The most reliable systems aren't the largest—they're the most diverse.

  • The human immune system doesn't rely on 10 billion identical white blood cells. It relies on millions of different types.
  • The internet doesn't rely on one giant server. It relies on thousands of independent networks with diverse routing.
  • The Apollo 13 mission didn't survive because it had more parts—it survived because it had redundant, diverse systems.
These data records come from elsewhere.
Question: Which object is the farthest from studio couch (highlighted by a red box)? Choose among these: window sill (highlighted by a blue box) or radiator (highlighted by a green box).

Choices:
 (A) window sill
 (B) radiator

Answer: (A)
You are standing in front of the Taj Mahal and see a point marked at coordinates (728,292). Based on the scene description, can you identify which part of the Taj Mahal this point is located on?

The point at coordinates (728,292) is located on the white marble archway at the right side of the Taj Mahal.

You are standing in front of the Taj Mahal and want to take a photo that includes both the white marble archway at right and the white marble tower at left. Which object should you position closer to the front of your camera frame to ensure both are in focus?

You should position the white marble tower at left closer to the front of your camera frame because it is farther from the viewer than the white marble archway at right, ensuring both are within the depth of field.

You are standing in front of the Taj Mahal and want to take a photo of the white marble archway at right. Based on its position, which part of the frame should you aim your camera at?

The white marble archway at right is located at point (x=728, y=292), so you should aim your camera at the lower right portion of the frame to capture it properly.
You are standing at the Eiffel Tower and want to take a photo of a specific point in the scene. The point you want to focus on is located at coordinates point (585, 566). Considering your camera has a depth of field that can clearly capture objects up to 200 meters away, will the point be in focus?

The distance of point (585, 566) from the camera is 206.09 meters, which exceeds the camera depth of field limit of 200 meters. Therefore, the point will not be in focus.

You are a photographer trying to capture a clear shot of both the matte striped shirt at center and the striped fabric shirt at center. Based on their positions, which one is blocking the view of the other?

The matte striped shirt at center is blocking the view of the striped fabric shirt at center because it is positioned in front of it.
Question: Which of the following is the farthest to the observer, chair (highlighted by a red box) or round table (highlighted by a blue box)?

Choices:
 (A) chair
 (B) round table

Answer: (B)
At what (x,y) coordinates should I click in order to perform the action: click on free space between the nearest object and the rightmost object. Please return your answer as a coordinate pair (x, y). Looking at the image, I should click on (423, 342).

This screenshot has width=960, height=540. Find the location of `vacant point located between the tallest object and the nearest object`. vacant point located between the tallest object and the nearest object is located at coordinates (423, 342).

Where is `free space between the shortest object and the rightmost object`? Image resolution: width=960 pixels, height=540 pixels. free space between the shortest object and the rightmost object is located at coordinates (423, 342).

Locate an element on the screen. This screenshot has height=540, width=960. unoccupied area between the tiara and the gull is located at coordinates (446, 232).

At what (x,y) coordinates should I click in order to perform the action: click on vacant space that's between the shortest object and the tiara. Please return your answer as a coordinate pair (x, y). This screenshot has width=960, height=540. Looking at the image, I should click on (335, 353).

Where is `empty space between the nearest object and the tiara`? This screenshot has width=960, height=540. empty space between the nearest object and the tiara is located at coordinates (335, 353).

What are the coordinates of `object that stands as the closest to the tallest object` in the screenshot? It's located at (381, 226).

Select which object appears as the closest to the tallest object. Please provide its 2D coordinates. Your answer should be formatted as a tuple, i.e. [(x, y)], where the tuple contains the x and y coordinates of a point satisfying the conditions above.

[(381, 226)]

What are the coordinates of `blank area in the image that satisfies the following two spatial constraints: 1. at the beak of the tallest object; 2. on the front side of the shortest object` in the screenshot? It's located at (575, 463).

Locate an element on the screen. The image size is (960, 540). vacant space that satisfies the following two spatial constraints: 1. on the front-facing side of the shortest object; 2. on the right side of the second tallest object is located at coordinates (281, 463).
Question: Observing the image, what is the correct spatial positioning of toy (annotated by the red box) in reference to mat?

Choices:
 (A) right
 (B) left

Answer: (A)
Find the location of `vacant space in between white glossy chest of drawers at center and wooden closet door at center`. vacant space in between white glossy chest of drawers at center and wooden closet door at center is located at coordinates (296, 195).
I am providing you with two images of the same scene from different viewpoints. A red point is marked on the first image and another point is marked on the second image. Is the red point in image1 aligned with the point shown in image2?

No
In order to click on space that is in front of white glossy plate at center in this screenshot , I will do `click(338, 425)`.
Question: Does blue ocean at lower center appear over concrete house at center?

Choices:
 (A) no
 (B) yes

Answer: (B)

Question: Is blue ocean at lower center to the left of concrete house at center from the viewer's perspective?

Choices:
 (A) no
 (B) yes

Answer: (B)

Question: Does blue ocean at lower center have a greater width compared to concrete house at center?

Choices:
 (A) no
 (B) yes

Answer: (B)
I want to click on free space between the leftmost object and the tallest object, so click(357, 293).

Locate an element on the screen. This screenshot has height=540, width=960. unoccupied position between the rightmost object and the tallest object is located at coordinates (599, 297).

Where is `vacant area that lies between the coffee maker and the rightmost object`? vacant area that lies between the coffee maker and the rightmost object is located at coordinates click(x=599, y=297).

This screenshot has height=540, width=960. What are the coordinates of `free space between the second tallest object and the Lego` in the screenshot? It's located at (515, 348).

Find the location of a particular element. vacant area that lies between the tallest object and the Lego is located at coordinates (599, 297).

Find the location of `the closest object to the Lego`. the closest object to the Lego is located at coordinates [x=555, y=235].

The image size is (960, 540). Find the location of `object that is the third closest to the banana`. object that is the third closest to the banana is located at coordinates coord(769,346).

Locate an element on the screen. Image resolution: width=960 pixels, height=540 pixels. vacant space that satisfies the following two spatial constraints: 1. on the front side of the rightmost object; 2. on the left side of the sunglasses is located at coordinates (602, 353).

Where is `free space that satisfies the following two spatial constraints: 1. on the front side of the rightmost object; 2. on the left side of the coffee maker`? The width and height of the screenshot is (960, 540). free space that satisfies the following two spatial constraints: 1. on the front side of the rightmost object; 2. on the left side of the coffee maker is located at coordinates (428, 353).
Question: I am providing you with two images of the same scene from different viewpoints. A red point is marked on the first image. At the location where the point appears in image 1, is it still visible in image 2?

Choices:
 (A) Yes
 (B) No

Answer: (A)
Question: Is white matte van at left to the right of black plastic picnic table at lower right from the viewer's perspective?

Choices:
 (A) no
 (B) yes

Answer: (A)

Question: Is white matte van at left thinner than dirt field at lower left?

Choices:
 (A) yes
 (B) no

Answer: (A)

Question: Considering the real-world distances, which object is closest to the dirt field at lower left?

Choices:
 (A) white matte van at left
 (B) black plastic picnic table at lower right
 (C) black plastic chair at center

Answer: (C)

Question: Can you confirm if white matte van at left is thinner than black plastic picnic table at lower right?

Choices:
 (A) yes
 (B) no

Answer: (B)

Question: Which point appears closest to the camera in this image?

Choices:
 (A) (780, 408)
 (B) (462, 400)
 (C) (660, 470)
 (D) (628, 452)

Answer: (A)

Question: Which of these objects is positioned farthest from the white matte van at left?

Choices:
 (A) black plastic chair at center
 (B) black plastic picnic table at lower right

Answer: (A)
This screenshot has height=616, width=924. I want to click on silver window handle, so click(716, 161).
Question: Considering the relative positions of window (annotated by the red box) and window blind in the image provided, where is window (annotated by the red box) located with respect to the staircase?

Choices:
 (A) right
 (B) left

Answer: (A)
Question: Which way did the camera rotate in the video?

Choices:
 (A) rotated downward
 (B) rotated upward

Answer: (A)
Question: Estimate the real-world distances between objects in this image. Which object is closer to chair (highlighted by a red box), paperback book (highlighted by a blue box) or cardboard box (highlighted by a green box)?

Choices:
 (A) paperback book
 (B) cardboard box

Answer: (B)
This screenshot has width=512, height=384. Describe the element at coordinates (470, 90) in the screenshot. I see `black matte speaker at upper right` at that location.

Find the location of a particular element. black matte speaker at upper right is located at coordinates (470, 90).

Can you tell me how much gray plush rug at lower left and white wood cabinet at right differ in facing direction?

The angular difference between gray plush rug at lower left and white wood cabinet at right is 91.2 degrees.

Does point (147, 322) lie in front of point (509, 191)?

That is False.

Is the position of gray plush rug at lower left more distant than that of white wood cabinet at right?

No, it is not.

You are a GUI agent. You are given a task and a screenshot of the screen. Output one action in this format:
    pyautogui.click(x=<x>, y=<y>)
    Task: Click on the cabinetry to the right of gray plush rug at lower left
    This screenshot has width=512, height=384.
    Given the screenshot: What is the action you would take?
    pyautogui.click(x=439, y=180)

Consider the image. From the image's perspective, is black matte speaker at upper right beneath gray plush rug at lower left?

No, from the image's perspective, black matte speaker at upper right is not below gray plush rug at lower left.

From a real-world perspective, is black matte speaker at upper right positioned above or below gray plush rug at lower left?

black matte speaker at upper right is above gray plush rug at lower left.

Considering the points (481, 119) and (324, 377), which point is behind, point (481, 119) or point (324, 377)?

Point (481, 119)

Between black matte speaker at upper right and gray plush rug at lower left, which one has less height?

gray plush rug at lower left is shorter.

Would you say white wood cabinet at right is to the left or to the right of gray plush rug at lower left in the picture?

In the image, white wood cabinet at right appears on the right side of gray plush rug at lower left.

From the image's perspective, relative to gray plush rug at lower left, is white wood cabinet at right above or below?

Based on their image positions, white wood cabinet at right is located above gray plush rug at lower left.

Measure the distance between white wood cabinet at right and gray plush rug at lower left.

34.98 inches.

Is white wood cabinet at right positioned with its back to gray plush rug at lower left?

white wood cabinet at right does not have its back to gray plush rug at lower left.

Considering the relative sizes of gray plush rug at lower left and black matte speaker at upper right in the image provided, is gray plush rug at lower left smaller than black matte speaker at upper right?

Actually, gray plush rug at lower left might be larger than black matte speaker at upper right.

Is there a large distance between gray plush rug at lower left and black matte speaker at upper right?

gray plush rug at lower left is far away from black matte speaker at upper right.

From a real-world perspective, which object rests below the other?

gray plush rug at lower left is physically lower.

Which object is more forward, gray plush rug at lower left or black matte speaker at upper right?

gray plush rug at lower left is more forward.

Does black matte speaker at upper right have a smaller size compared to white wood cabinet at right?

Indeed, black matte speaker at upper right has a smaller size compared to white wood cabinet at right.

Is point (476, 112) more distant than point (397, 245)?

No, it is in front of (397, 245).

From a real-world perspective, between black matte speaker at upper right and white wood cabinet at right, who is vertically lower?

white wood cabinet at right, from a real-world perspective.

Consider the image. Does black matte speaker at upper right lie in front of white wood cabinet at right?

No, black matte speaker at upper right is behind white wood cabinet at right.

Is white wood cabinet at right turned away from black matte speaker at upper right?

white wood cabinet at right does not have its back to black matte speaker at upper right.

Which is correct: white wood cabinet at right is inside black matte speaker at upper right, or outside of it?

So why do we think blockchains should be different?


The Path Forward: Beyond 3f+1

So what’s the solution?

We need to move beyond the myth that “more nodes = more security.”

Instead, we must design for the Trust Maximum.

Here are five principles:

1. Optimize for Diversity, Not Quantity

Use multiple consensus algorithms in parallel. Run nodes on different OSes, hardware, and cloud providers. Encourage heterogeneity.

2. Enforce Node Diversity Quotas

Like a jury system: no more than 10% of nodes can come from the same cloud provider. No more than 5% can run the same software version.

3. Adopt Adaptive Thresholds

Instead of fixed n=3f+1n=3f+1, use dynamic thresholds based on observed compromise rates. If pp rises above 0.10.1, reduce nn or increase ff.

4. „Trust Audits“ einführen

Nicht nur Code-Audits – sondern Knoten-Gesundheitsaudits. Beobachten Sie das Verhalten der Knoten in Echtzeit. Wenn ein Knoten dreimal ungewöhnlich agiert, wird er in Quarantäne gestellt.

5. Das Prinzip „Klein ist schön“ annehmen

Die sichersten Blockchains sind nicht die größten – sie sind die sorgfältigsten. Bitcoin hat etwa 15.000 Vollknoten. Ethereum hat etwa 700.000 Validatoren – aber nur 15 % werden von unabhängigen Betreibern betrieben.

Die wahre Sicherheit kommt aus der Qualität der Teilnehmer, nicht aus ihrer Anzahl.


Das letzte Paradoxon

Die schönste Ironie?

Das, was Blockchain revolutionär machte – seine Offenheit, seine erlaubnisfreie Natur – ist auch das, was es anfällig für die Mathematik der Skalierung macht.

Wir wollten ein System, bei dem jeder mitmachen konnte.

Aber wir vergaßen: Jeder kann auch kompromittiert werden.

Die Binomialverteilung kümmert sich nicht um Ihre Ideale.

Sie interessiert sich nur für Wahrscheinlichkeiten.

Und in der realen Welt wächst die Wahrscheinlichkeit eines Kompromisses mit der Größe.

Wenn Sie also echte Sicherheit wollen?

Hören Sie auf, Knotenzahlen zu jagen.

Fangen Sie an, Vertrauensdichte zu jagen.

Bauen Sie Systeme, bei denen jeder Knoten sorgfältig geprüft, vielfältig, isoliert und überwacht wird – nicht einfach zu einem Ledger hinzugefügt.

Denn am Ende ist Vertrauen nicht das Produkt der Menge.

Es ist der Quotient des Risikos.

Und manchmal, je mehr Sie hinzufügen, desto weniger haben Sie.


Epilog: Der Geist von ChainSecure

ChainSecure erholte sich nie. Ihre Investoren gingen weg. Ihr Whitepaper wurde zur Warnung.

Aber ihr Fehler war keine Unwissenheit – es war Optimismus.

Sie glaubten, mehr Knoten bedeute automatisch mehr Vertrauen.

Sie vergaßen: Vertrauen ist keine Zahl. Es ist eine Wahrscheinlichkeit.

Und Wahrscheinlichkeiten, wie Feuer, wachsen, wenn man sie füttert.

Die Zukunft verteilter Systeme wird nicht den größten Netzwerken gehören.

Sie wird den klügsten gehören.

Denen, die verstehen:
Manchmal ist weniger mehr.
Und manchmal ist das sicherste System das, das sich weigert, zu wachsen.